Поговорив с кем-то минуты три, парень повеселел.
– Пошли вон в тот дворик посидим.
Маня обрадовалась неожиданному повороту. Когда сели на лавочку, он достал из сумки пачку сигарет, предложил Мане. Закурили. Она сказала:
– У меня сегодня такой день был. Ужасный… Ну, все плохо. Все абсолютно.
Парень кивнул.
– Вот и у меня тоже. Если Семеныча не выпишут, вообще не знаю, что делать…
– Этого твоего дедульку?
– Это он только с виду дедулька. Его б энергию, да в мирных целях.
– Слушай, а тебя как зовут? Меня – Маня.
– А меня Петя.
– Ты из-за какого-то дедульки переживаешь. А представляешь, когда папа…
– Да я из-за него не переживаю. Он только косит под больного. Манера у него такая, дело не дело – проверяться. Любит себя до безумия. Ну, ложился бы хоть не в дипломное время…
Выяснилось, что у Пети через два дня защита диплома, а Семеныч мало того что замучил претензиями, так еще за неделю до защиты лег в больницу. Видите ли, у него плановое обследование. Правда, обещал к защите выписаться. Но он и там угомониться не может. Петя ему уже третий раз что-то пересчитывает, а тому все не так. Когда он выбирал руководителя, сразу объяснил, что хочет в аспирантуру. Семеныч сказал, что обещать ничего не может, все будет зависеть от Пети, но он на Петю очень надеется. А сейчас поет, что об аспирантуре даже смешно заикаться. Работа на дипломную с трудом тянет. Если б заранее знал, сроду бы с ним не связывался. Думал, раз из деда песок сыпется, то ему уже ничего не надо. Просчитался. Правда, когда понял, что с аспирантурой облом, подстраховался, принес в деканат справку, что его берут в один НИИ. Там его двоюродный брат работает. Не совсем по его специальности, но это не принципиально. В деканате обещали дать свободное распределение. Но он уже теперь ни в чем не уверен.
– Ладно, пора. Мне тут еще его каракули разбирать.
По дороге к метро Маня судорожно соображала, как бы поудачнее ввернуть про редакцию, но сейчас это звучало как-то неуместно.
– А у меня тоже такое творится.

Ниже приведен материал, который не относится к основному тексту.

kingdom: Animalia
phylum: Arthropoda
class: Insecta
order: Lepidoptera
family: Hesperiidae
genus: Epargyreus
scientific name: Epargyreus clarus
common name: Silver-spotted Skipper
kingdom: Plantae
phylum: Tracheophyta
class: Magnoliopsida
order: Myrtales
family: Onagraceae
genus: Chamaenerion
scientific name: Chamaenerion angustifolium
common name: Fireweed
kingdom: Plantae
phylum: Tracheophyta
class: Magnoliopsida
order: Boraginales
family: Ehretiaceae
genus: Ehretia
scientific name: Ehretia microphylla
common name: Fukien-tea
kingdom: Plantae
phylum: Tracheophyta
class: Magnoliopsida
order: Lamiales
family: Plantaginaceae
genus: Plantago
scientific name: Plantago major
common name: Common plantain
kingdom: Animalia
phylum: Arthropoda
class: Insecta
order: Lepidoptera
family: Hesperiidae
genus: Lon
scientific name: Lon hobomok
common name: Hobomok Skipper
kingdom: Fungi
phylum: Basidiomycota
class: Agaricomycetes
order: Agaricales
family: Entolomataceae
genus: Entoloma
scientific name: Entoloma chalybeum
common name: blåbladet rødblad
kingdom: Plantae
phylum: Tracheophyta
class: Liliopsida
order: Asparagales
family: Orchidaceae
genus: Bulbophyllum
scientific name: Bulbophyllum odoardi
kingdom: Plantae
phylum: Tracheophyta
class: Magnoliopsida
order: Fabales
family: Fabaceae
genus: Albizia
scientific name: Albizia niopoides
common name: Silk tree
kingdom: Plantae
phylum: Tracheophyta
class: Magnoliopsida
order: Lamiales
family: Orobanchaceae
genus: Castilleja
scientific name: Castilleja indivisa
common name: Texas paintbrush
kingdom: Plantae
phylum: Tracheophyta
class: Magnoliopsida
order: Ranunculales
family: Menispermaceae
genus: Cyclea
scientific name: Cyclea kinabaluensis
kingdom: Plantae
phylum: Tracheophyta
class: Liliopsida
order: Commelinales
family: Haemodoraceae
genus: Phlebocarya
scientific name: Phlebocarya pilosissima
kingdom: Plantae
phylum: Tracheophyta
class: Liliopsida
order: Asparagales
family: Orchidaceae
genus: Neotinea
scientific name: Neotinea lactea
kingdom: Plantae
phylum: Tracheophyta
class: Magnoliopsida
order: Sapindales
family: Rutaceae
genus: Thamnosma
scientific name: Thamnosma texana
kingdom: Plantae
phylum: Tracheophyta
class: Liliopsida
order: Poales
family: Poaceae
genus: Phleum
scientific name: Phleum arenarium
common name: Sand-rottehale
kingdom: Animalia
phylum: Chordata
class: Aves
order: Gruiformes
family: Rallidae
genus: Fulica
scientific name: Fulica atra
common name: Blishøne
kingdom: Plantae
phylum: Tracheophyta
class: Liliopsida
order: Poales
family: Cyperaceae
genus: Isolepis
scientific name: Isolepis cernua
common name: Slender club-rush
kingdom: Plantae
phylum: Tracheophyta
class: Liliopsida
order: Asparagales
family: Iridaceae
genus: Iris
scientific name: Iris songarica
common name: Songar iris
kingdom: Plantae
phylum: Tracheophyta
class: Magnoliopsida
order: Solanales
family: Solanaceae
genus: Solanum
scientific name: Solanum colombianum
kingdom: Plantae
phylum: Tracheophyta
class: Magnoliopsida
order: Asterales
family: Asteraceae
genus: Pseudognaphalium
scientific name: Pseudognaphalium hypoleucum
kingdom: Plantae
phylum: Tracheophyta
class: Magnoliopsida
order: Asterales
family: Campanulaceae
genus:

Я уж тебе в другой раз расскажу.
Петя намек не понял и телефон не попросил.
Весь вечер Маня думала, как бы отговорить маму от завтрашней поездки в больницу. Тем более отец вечером позвонил, они долго разговаривали, в основном, как она поняла, о ее рассказе. А потом еще она взяла трубку. Отец шутил, велел не кукситься, мол, не сразу Москва строилась, главное, не сдаваться, и все получится. Маня немного покапризничала, хотя в душе радовалась, что отец сам дошел до телефона. Днем ей даже казалось, что он не встает с постели. А может быть, ей просто показалось: в больнице все выглядит страшнее, чем есть на самом деле. Однако она чувствовала, что маме не стоит видеть его в таком состоянии. Маня решила сказать, что завтра ей все равно надо быть в районе Октябрьской, и она заедет в больницу, а вдвоем ехать незачем, но все решилось само собой. Заболела Скворцова с маминой кафедры, позвонила Бабаиха, ее заведующая, и лично попросила маму приехать и принять зачет у скворцовской группы. Бабаиха обычно сама не звонила, а тут снизошла. У них с мамой вообще были натянутые отношения. Это всегда было для Мани загадкой. Мама конфликтной не была и ни на что не претендовала. Это все знали. И вообще на кафедре ее любили, хотя во время разборок с начальством всегда отмалчивались. Маму это очень обижало. После звонка она расстроилась.